Los datos publicados por el Latinobarómetro 2013 son elocuentes: los mexicanos hemos venido perdiendo la confianza en los resultados de nuestro régimen democrático, hasta colocarnos en el último lugar de la lista regional. Del 2002 a la fecha, se han perdido 26 puntos de apoyo a la democracia: del 63 por ciento que se registró en aquel año, hemos bajado al 37 por ciento en la medición más reciente. Ningún otro país de los dieciocho que participan del ejercicio está más desencantado que México. Así de simple y directa es la conclusión del estudio que se publicó al principio del mes de noviembre.
El estudio es descriptivo. No aporta datos suficientes para reconocer las causas de ese desafecto creciente, aunque sugiere algunas pistas: de un lado, puede observarse con claridad el enfado social con los productos que ha ofrecido nuestra democracia desde principios del Siglo XXI y, muy especialmente, en temas como inseguridad y violencia, desigualdad social, pobreza, bajas expectativas de crecimiento económico y corrupción. Y de otro lado, salta a la vista la incapacidad de la clase política mexicana –en su conjunto– para abrir horizontes capaces de reconstruir la confianza perdida: según el Latinobarómetro, más del cuarenta por ciento de los mexicanos considera que la democracia podría funcionar sin Congreso y sin partidos políticos. Una afirmación absurda en sus términos, pero reveladora del ánimo colectivo sobre esas instancias que simbolizan la pluralidad política del país.

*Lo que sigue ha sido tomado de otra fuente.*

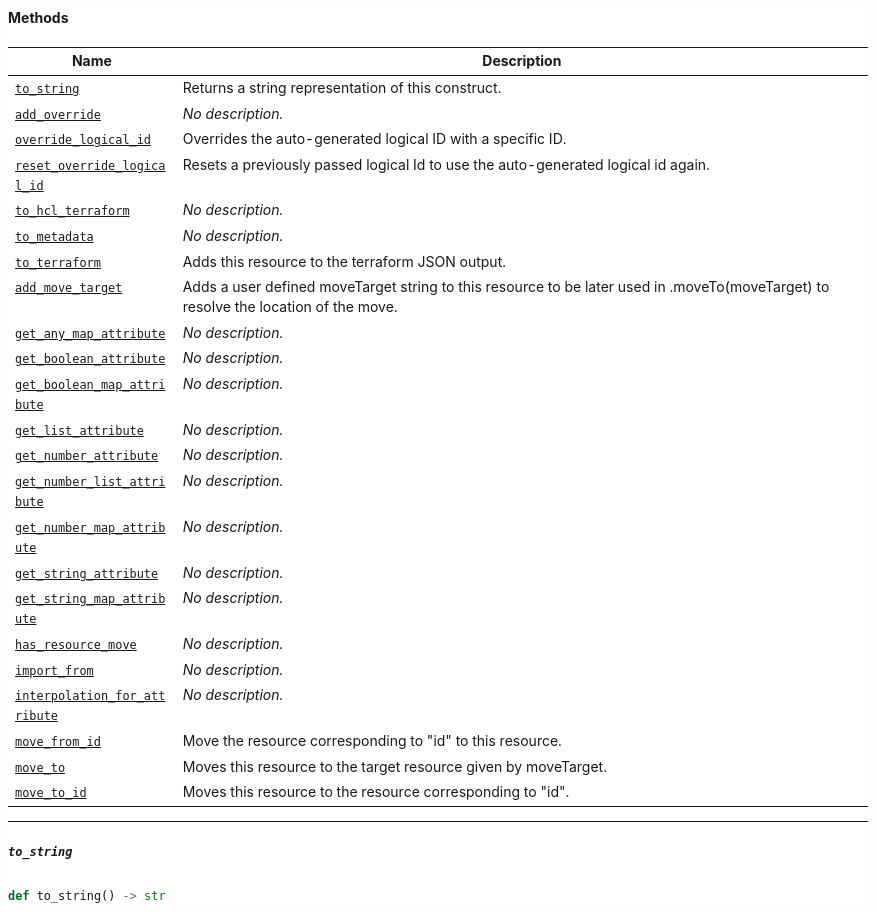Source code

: 
#### Methods <a name="Methods" id="Methods"></a>

| **Name** | **Description** |
| --- | --- |
| <code><a href="#@cdktf/provider-okta.groupOwner.GroupOwner.toString">to_string</a></code> | Returns a string representation of this construct. |
| <code><a href="#@cdktf/provider-okta.groupOwner.GroupOwner.addOverride">add_override</a></code> | *No description.* |
| <code><a href="#@cdktf/provider-okta.groupOwner.GroupOwner.overrideLogicalId">override_logical_id</a></code> | Overrides the auto-generated logical ID with a specific ID. |
| <code><a href="#@cdktf/provider-okta.groupOwner.GroupOwner.resetOverrideLogicalId">reset_override_logical_id</a></code> | Resets a previously passed logical Id to use the auto-generated logical id again. |
| <code><a href="#@cdktf/provider-okta.groupOwner.GroupOwner.toHclTerraform">to_hcl_terraform</a></code> | *No description.* |
| <code><a href="#@cdktf/provider-okta.groupOwner.GroupOwner.toMetadata">to_metadata</a></code> | *No description.* |
| <code><a href="#@cdktf/provider-okta.groupOwner.GroupOwner.toTerraform">to_terraform</a></code> | Adds this resource to the terraform JSON output. |
| <code><a href="#@cdktf/provider-okta.groupOwner.GroupOwner.addMoveTarget">add_move_target</a></code> | Adds a user defined moveTarget string to this resource to be later used in .moveTo(moveTarget) to resolve the location of the move. |
| <code><a href="#@cdktf/provider-okta.groupOwner.GroupOwner.getAnyMapAttribute">get_any_map_attribute</a></code> | *No description.* |
| <code><a href="#@cdktf/provider-okta.groupOwner.GroupOwner.getBooleanAttribute">get_boolean_attribute</a></code> | *No description.* |
| <code><a href="#@cdktf/provider-okta.groupOwner.GroupOwner.getBooleanMapAttribute">get_boolean_map_attribute</a></code> | *No description.* |
| <code><a href="#@cdktf/provider-okta.groupOwner.GroupOwner.getListAttribute">get_list_attribute</a></code> | *No description.* |
| <code><a href="#@cdktf/provider-okta.groupOwner.GroupOwner.getNumberAttribute">get_number_attribute</a></code> | *No description.* |
| <code><a href="#@cdktf/provider-okta.groupOwner.GroupOwner.getNumberListAttribute">get_number_list_attribute</a></code> | *No description.* |
| <code><a href="#@cdktf/provider-okta.groupOwner.GroupOwner.getNumberMapAttribute">get_number_map_attribute</a></code> | *No description.* |
| <code><a href="#@cdktf/provider-okta.groupOwner.GroupOwner.getStringAttribute">get_string_attribute</a></code> | *No description.* |
| <code><a href="#@cdktf/provider-okta.groupOwner.GroupOwner.getStringMapAttribute">get_string_map_attribute</a></code> | *No description.* |
| <code><a href="#@cdktf/provider-okta.groupOwner.GroupOwner.hasResourceMove">has_resource_move</a></code> | *No description.* |
| <code><a href="#@cdktf/provider-okta.groupOwner.GroupOwner.importFrom">import_from</a></code> | *No description.* |
| <code><a href="#@cdktf/provider-okta.groupOwner.GroupOwner.interpolationForAttribute">interpolation_for_attribute</a></code> | *No description.* |
| <code><a href="#@cdktf/provider-okta.groupOwner.GroupOwner.moveFromId">move_from_id</a></code> | Move the resource corresponding to "id" to this resource. |
| <code><a href="#@cdktf/provider-okta.groupOwner.GroupOwner.moveTo">move_to</a></code> | Moves this resource to the target resource given by moveTarget. |
| <code><a href="#@cdktf/provider-okta.groupOwner.GroupOwner.moveToId">move_to_id</a></code> | Moves this resource to the resource corresponding to "id". |

---

##### `to_string` <a name="to_string" id="@cdktf/provider-okta.groupOwner.GroupOwner.toString"></a>

```python
def to_string() -> str
```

Ante esos datos, alcanzo a otear dos lecturas que, en un descuido, pueden volverse enemigas frontales de la vigencia del régimen democrático. La más facilona, por así llamarla, sería aquella que acabara culpando a la propia democracia de todos los males que aquejan a México y justificando una regresión autoritaria más o menos violenta. Con mayor razón, si se comparan los datos de México con el aprecio que Venezuela ha expresado al régimen gobernado por Chávez y por Maduro. El contraste entre ambos países puede volverse un lamentable pretexto para alegar que sería mejor no tener democracia, a cambio de obtener resultados más eficaces. Por fortuna, en otro reactivo de la misma encuesta la mayoría de los mexicanos sigue respondiendo que, a pesar de todo, la democracia es mejor que cualquier otro régimen. Pero me temo que no faltarán quienes confundan los datos y sostengan, sin más, que la democracia misma es la causa de todos los males que hoy padecemos.

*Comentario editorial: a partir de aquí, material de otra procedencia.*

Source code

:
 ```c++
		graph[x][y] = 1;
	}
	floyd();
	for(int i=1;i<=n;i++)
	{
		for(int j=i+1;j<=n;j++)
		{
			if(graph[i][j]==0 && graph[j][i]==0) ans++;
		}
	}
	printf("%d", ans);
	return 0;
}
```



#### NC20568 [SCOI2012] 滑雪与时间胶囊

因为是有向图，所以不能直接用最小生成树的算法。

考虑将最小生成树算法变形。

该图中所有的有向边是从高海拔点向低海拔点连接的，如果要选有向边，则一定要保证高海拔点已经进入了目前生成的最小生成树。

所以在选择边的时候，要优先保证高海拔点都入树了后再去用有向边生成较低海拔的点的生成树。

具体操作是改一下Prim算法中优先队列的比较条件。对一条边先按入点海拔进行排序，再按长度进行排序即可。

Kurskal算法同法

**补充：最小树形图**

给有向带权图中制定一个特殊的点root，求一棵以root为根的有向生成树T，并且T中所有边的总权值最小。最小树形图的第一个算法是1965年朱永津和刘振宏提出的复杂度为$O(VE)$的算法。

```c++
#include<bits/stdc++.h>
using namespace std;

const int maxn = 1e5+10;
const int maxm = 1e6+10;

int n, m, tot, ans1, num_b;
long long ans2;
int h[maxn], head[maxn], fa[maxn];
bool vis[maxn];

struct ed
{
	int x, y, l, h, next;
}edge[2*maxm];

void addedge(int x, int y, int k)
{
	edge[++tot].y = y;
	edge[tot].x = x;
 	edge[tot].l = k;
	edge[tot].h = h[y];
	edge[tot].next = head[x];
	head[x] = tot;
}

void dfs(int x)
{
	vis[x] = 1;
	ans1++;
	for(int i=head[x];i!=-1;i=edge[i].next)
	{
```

La otra lectura –que ya se ha venido instalando en los debates públicos del país– consiste en suponer que el desencanto no proviene tanto del régimen democrático cuanto de sus pesos y contrapesos mal balanceados. Desde ese mirador, lo deseable no sería acabar con la democracia sino reforzar el centralismo presidencial: mitigar el peso de los partidos, moderar las demandas de la sociedad civil, atajar los equilibrios locales y dotar al Presidente de la República de los mandos indispensables para tomar decisiones sin contrapesos definitivos. Es decir, buscar una democracia delegativa –como la llamó en su momento Guillermo O’Donnell– o, de plano, volver al régimen presidencialista de ayer con una cierta dosis garantizada de libertades.
En ambas lecturas se comete el despropósito de confundir el reclamo fundado hacia el desempeño de la clase política actual con el rechazo a la democracia. Como si fuera estrategia de tinterillo, la notificación oficial no surte su efecto porque el destinatario no acusa recibo. Pero leídos con calma –y perdone el lector que remita a mi libro sobre El Futuro que no Tuvimos— esos datos no hablan del rechazo hacia el régimen construido en los últimos años, sino hacia los abusos que han cometido sus principales beneficiarios. El hartazgo no es en contra del régimen, sino de la falta de respeto de los poderosos hacia sus reglas y hacia la responsabilidad con sus resultados. El tema no está en el régimen, sino en sus desviaciones, impunidades y corrupciones.